WHAT THE TASK REQUIRES: Rewrite the lines from the one containing "ANNÉE GUSTAVE LEFRANCAIS (1826-1901)" through the end of the records, changing "Lire la suite" to "Read more" and leaving everything else as it is.

AVAILABLE DATA:
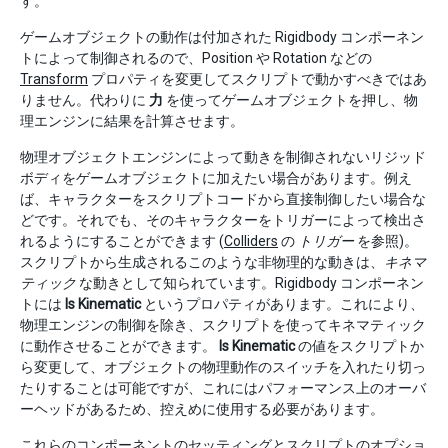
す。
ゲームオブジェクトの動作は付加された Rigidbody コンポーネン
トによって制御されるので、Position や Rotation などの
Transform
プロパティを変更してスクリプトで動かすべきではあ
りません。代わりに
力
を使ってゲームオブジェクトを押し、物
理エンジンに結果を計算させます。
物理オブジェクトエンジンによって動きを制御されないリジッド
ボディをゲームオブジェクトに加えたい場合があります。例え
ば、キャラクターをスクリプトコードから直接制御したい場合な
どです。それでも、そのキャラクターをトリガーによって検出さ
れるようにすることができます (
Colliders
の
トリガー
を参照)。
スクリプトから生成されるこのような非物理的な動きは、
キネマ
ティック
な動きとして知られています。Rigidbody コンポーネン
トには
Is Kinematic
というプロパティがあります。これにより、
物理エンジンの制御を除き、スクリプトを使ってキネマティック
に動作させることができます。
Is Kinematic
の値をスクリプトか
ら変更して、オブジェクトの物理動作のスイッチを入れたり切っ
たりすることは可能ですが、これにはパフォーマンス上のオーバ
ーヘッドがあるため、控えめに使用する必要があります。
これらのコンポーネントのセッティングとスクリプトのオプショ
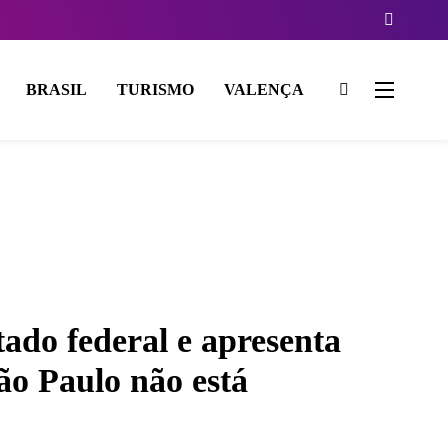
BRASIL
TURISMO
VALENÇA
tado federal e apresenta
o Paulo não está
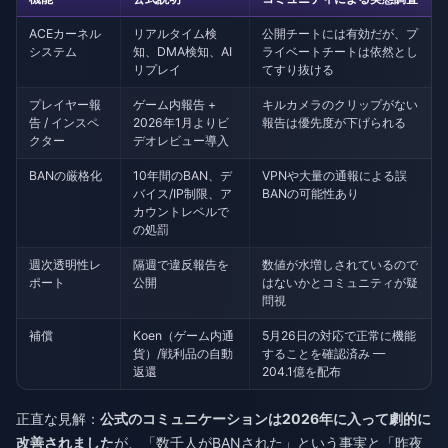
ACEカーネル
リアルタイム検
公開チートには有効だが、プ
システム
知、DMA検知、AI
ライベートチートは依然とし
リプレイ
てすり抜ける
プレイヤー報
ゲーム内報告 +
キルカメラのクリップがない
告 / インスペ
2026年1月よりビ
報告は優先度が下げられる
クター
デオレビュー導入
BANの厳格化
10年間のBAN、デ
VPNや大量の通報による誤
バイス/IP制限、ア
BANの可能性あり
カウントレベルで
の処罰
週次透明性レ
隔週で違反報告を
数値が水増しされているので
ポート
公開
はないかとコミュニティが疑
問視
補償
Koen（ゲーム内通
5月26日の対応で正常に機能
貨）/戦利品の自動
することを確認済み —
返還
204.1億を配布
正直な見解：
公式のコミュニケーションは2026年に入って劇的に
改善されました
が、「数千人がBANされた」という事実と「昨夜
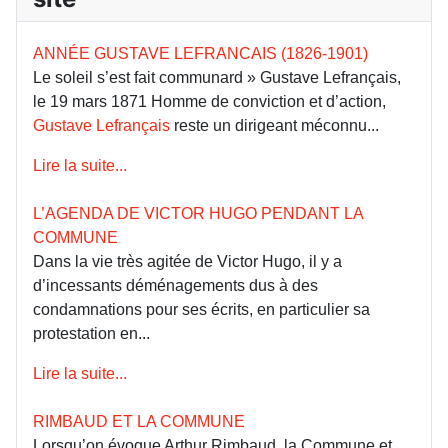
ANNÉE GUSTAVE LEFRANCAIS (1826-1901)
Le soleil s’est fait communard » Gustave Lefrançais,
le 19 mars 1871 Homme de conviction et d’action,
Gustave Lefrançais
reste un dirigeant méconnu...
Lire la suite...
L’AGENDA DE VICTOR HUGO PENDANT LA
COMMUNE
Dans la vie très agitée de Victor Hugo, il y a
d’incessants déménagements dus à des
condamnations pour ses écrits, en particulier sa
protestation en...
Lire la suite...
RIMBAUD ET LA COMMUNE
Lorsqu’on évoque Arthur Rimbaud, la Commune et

OUTPUT BELOW:
ANNÉE GUSTAVE LEFRANCAIS (1826-1901)
Le soleil s’est fait communard » Gustave Lefrançais,
le 19 mars 1871 Homme de conviction et d’action,
Gustave Lefrançais
reste un dirigeant méconnu...
Read more...
L’AGENDA DE VICTOR HUGO PENDANT LA
COMMUNE
Dans la vie très agitée de Victor Hugo, il y a
d’incessants déménagements dus à des
condamnations pour ses écrits, en particulier sa
protestation en...
Read more...
RIMBAUD ET LA COMMUNE
Lorsqu’on évoque Arthur Rimbaud, la Commune et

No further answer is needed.